His excitement turns to pensiveness when he talks about market access. The road leading to Kisaka market is rugged and inaccessible. He says when it rains, no vehicle, no matter how hardy, can reach them.

“Some people were interested and we talked, but they pulled out because they would get stuck for hours,” says Opande.

Homa Bay county government downplayed claims of poor roads as a hindrance for such projects.

Through his communications officer Juma Aluoch, Governor Cyprian Awiti termed the claims “mere politics”, adding if there are any bad roads, it is due to long rains.
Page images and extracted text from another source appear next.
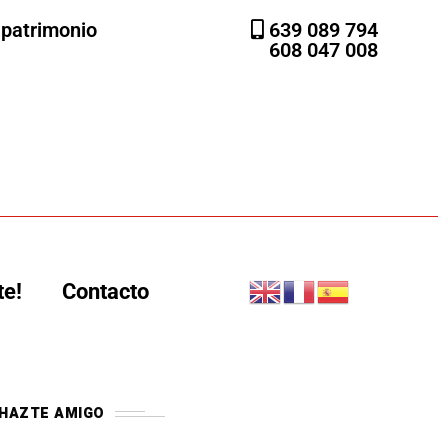
l patrimonio
639 089 794
608 047 008
te!
Contacto
HAZTE AMIGO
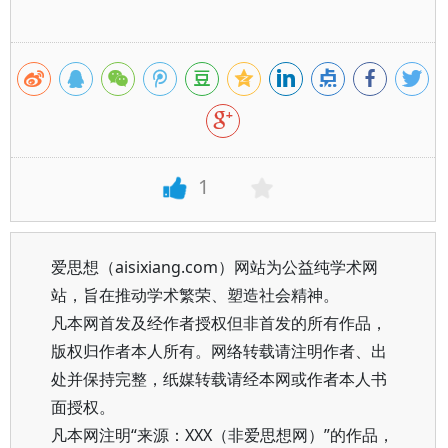
1
爱思想（aisixiang.com）网站为公益纯学术网
站，旨在推动学术繁荣、塑造社会精神。
凡本网首发及经作者授权但非首发的所有作品，
版权归作者本人所有。网络转载请注明作者、出
处并保持完整，纸媒转载请经本网或作者本人书
面授权。
凡本网注明“来源：XXX（非爱思想网）”的作品，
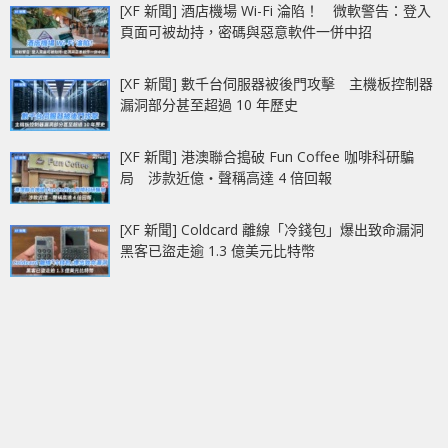
[XF 新聞] 酒店機場 Wi-Fi 淪陷！ 微軟警告：登入
頁面可被劫持，密碼與惡意軟件一併中招
[XF 新聞] 數千台伺服器被後門攻擊 主機板控制器
漏洞部分甚至超過 10 年歷史
[XF 新聞] 港澳聯合搗破 Fun Coffee 咖啡科研騙
局 涉款近億‧聲稱高達 4 倍回報
[XF 新聞] Coldcard 離線「冷錢包」爆出致命漏洞
黑客已盜走逾 1.3 億美元比特幣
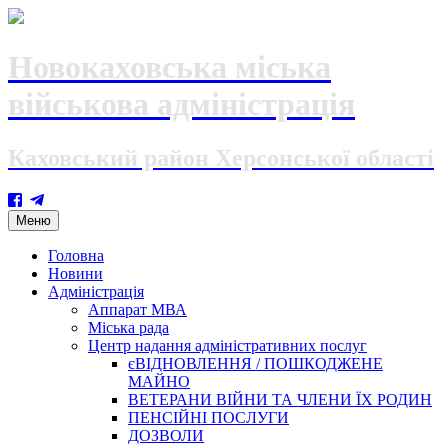
Новокаховська міська
військова адміністрація
Каховський район Херсонської області
Skip
Меню
to
content
Головна
Новини
Адміністрація
Аппарат МВА
Міська рада
Центр надання адміністративних послуг
єВІДНОВЛЕННЯ / ПОШКОДЖЕНЕ
МАЙНО
ВЕТЕРАНИ ВІЙНИ ТА ЧЛЕНИ ЇХ РОДИН
ПЕНСІЙНІ ПОСЛУГИ
ДОЗВОЛИ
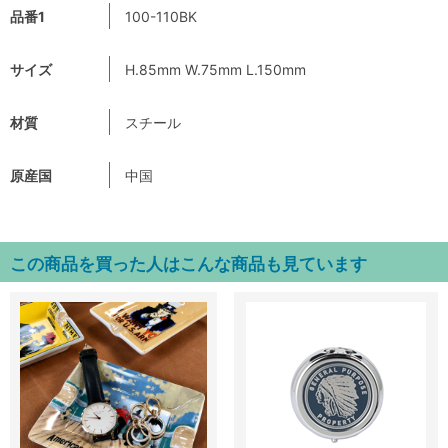
品番1
100-110BK
サイズ
H.85mm W.75mm L.150mm
材質
スチール
原産国
中国
この商品を買った人はこんな商品も見ています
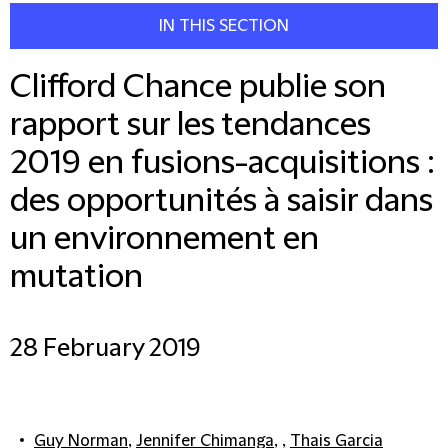
IN THIS SECTION
Clifford Chance publie son
rapport sur les tendances
2019 en fusions-acquisitions :
des opportunités à saisir dans
un environnement en
mutation
28 February 2019
Guy Norman
,
Jennifer Chimanga
, ,
Thais Garcia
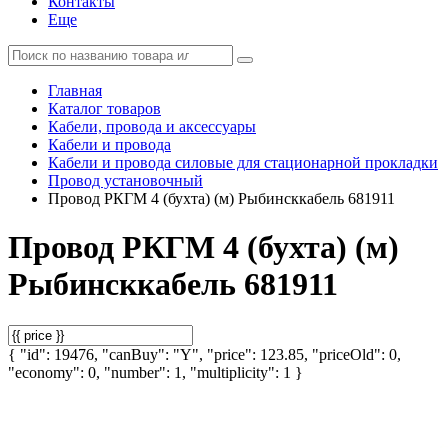
Контакты
Еще
Главная
Каталог товаров
Кабели, провода и аксессуары
Кабели и провода
Кабели и провода силовые для стационарной прокладки
Провод установочный
Провод РКГМ 4 (бухта) (м) Рыбинсккабель 681911
Провод РКГМ 4 (бухта) (м)
Рыбинсккабель 681911
{ "id": 19476, "canBuy": "Y", "price": 123.85, "priceOld": 0,
"economy": 0, "number": 1, "multiplicity": 1 }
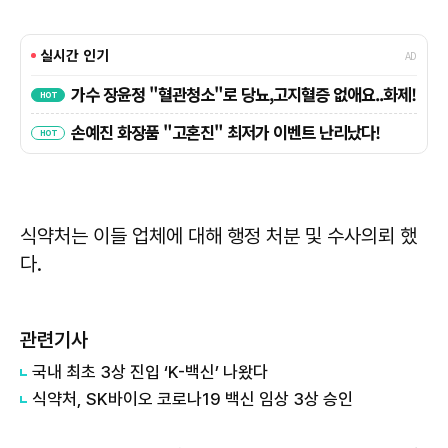
식약처는 이들 업체에 대해 행정 처분 및 수사의뢰 했
다.
관련기사
국내 최초 3상 진입 ‘K-백신’ 나왔다
식약처, SK바이오 코로나19 백신 임상 3상 승인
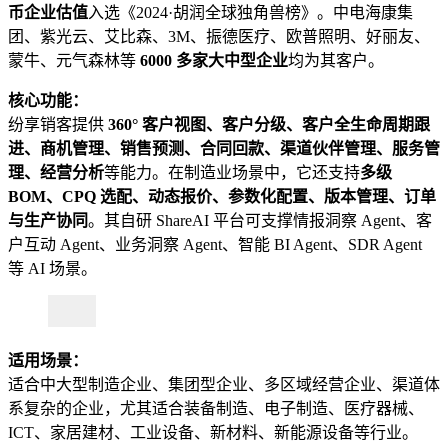
币企业估值
入选《2024·胡润全球独角兽榜》。中电海康集
团、紫光云、艾比森、3M、振德医疗、欧普照明、好丽友、
蒙牛、元气森林等
6000 多家大中型企业
均为其客户。
核心功能：
纷享销客提供
360° 客户视图、客户分级、客户全生命周期跟
进、商机管理、销售预测、合同回款、渠道伙伴管理、服务管
理、经营分析
等能力。在制造业场景中，它还支持
多级
BOM、CPQ 选配、动态报价、参数化配置、版本管理、订单
与生产协同
。其自研 ShareAI 平台可支撑情报洞察 Agent、客
户互动 Agent、业务洞察 Agent、智能 BI Agent、SDR Agent
等 AI 场景。
适用场景：
适合中大型制造企业、集团型企业、多区域经营企业、渠道体
系复杂的企业，尤其适合装备制造、电子制造、医疗器械、
ICT、家居建材、工业设备、新材料、新能源设备等行业。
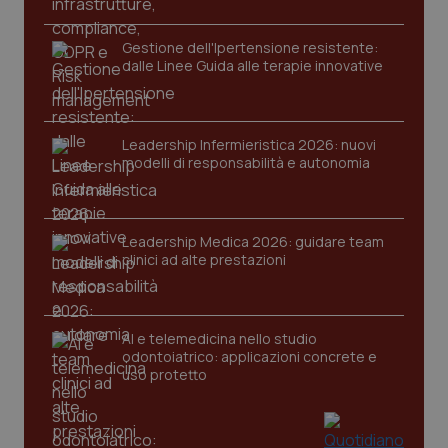
Gestione dell'Ipertensione resistente:
dalle Linee Guida alle terapie innovative
Leadership Infermieristica 2026: nuovi
modelli di responsabilità e autonomia
tracking-sites-ironfish-
www.quotidianosanita.it
4
tracking-enable
settim
2 gior
Leadership Medica 2026: guidare team
clinici ad alte prestazioni
tracking-sites-ironfish-
www.quotidianosanita.it
4
session-id
settim
AI e telemedicina nello studio
2 gior
odontoiatrico: applicazioni concrete e
uso protetto
_ga
1 anno
Google LLC
mes
.quotidianosanita.it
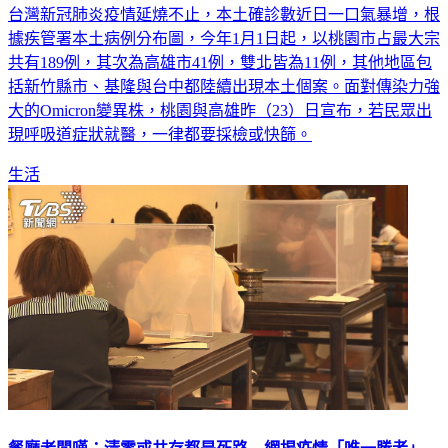
據疾管署本土病例分布圖，今年1月1日起，以桃園市占最大宗
共有189例，其次為高雄市41例，雙北皆為11例，其他地區包
括新竹縣市、基隆與台中都陸續出現本土個案。面對傳染力強
大的Omicron變異株，桃園與高雄昨（23）日宣布，若民眾出
現呼吸道症狀就醫，一律都要採檢或快篩。
生活
餐廳老闆嘆：清零或共存都是死路 網揭疫情「唯一勝者」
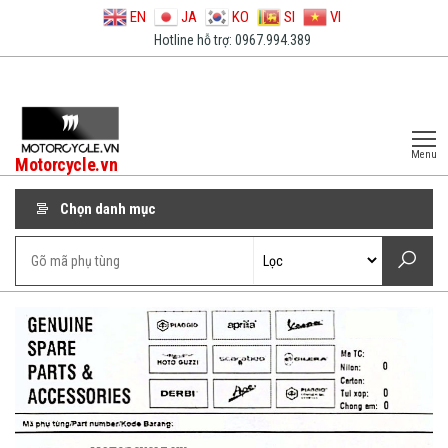
EN
JA
KO
SI
VI
Hotline hỗ trợ: 0967.994.389
Menu
Motorcycle.vn
Chọn danh mục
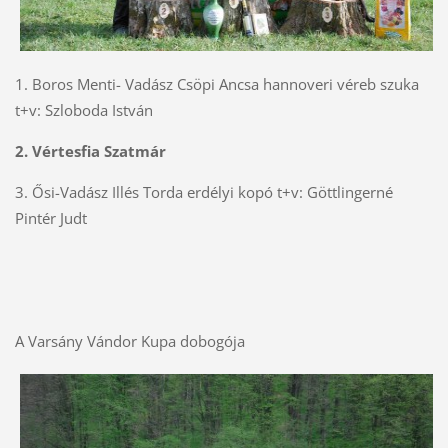
1. Boros Menti- Vadász Csöpi Ancsa hannoveri véreb szuka
t+v: Szloboda István
2. Vértesfia Szatmár
3. Ősi-Vadász Illés Torda erdélyi kopó t+v: Göttlingerné
Pintér Judt
A Varsány Vándor Kupa dobogója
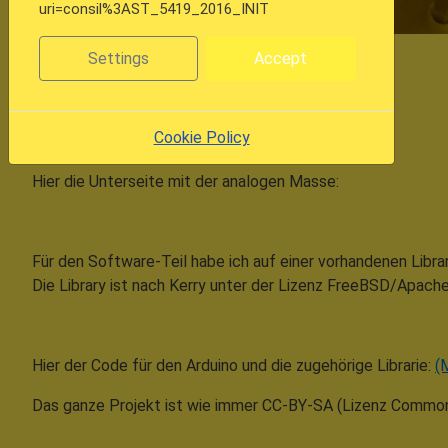
uri=consil%3AST_5419_2016_INIT
Settings
Accept
Cookie Policy
Hier die Unterseite mit der analogen Masse:
Für den Software-Teil habe ich auf einer vorhandenen Libr
Die Library ist nach Kerry unter der Lizenz FreeBSD/Apache f
Hier der Code für den Arduino und die zugehörige Librarie:
(
Das ganze Projekt ist wie immer CC-BY-SA (Lizenz Common C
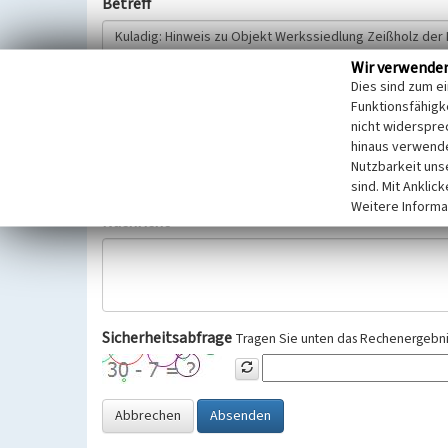
Betreff
Wir verwende
Hinweisgeber
Dies sind zum e
Funktionsfähigke
nicht widerspre
Wir bitten Sie um freiwillige Angabe Ihres Namens und Ihre
hinaus verwende
Selbstverständlich werden diese entsprechend der Vorschr
Nutzbarkeit uns
Datenschutzgrundverordnung (EU-DSGVO) vertraulich behand
sind. Mit Anklic
Weitere Informa
Nachricht
Sicherheitsabfrage
Tragen Sie unten das Rechenergebnis
Abbrechen
Absenden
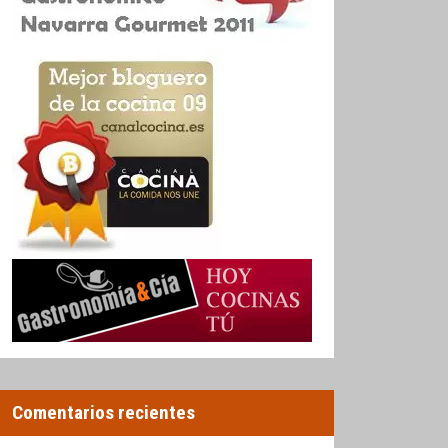
Comentarios recientes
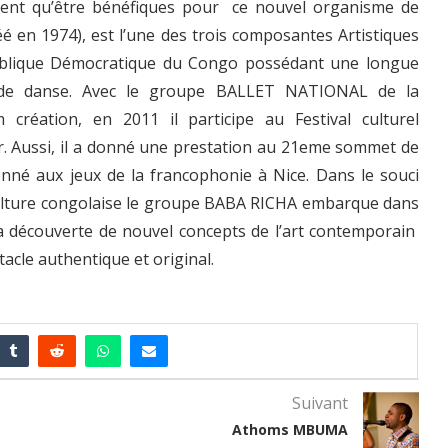
uvent qu’être bénéfiques pour ce nouvel organisme de
é en 1974), est l’une des trois composantes Artistiques
ublique Démocratique du Congo possédant une longue
s de danse. Avec le groupe BALLET NATIONAL de la
réation, en 2011 il participe au Festival culturel
r. Aussi, il a donné une prestation au 21eme sommet de
ionné aux jeux de la francophonie à Nice. Dans le souci
 culture congolaise le groupe BABA RICHA embarque dans
 la découverte de nouvel concepts de l’art contemporain
acle authentique et original.
Suivant
Athoms MBUMA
“What joke is that? Kisaka has never had any road. If we had good roads, maybe we would not have waited for a complete ban on plastic for us to weave these baskets,” says Richard Nyairo, a basket maker.

The seasonality of hyacinth also creates another challenge. The raw material is based on weeds that they are not allowed to plant on their own.

John Maniafu, National Environment Management Authority (NEMA) County Director says they have worked with various groups in efforts to end environmental degradation, and using hyacinth to make materials is one of the projects they have collaborated in.

“This weed is a menace. To find people who can use it to make money is encouraging,” says Maniafu.

He reinforced the need for better transport network, saying people in remote beaches are disadvantaged and have to sell their products cheaply to dispose of them.

To him, the biggest challenge has always been convincing donors to aid in hyacinth related projects.

“Partners have raised concerns because hyacinth is an obnoxious weed and people using them might be encouraging them to grow it,” Maniafu says.

Nyairo says despite the challenges, they are willing to give it a try. They have brought out their tools, and are looking into designs that could attract the younger generation.

“We are making bags for ‘slay queens’. That is how we see them called on the internet. This is a big opportunity,” he says.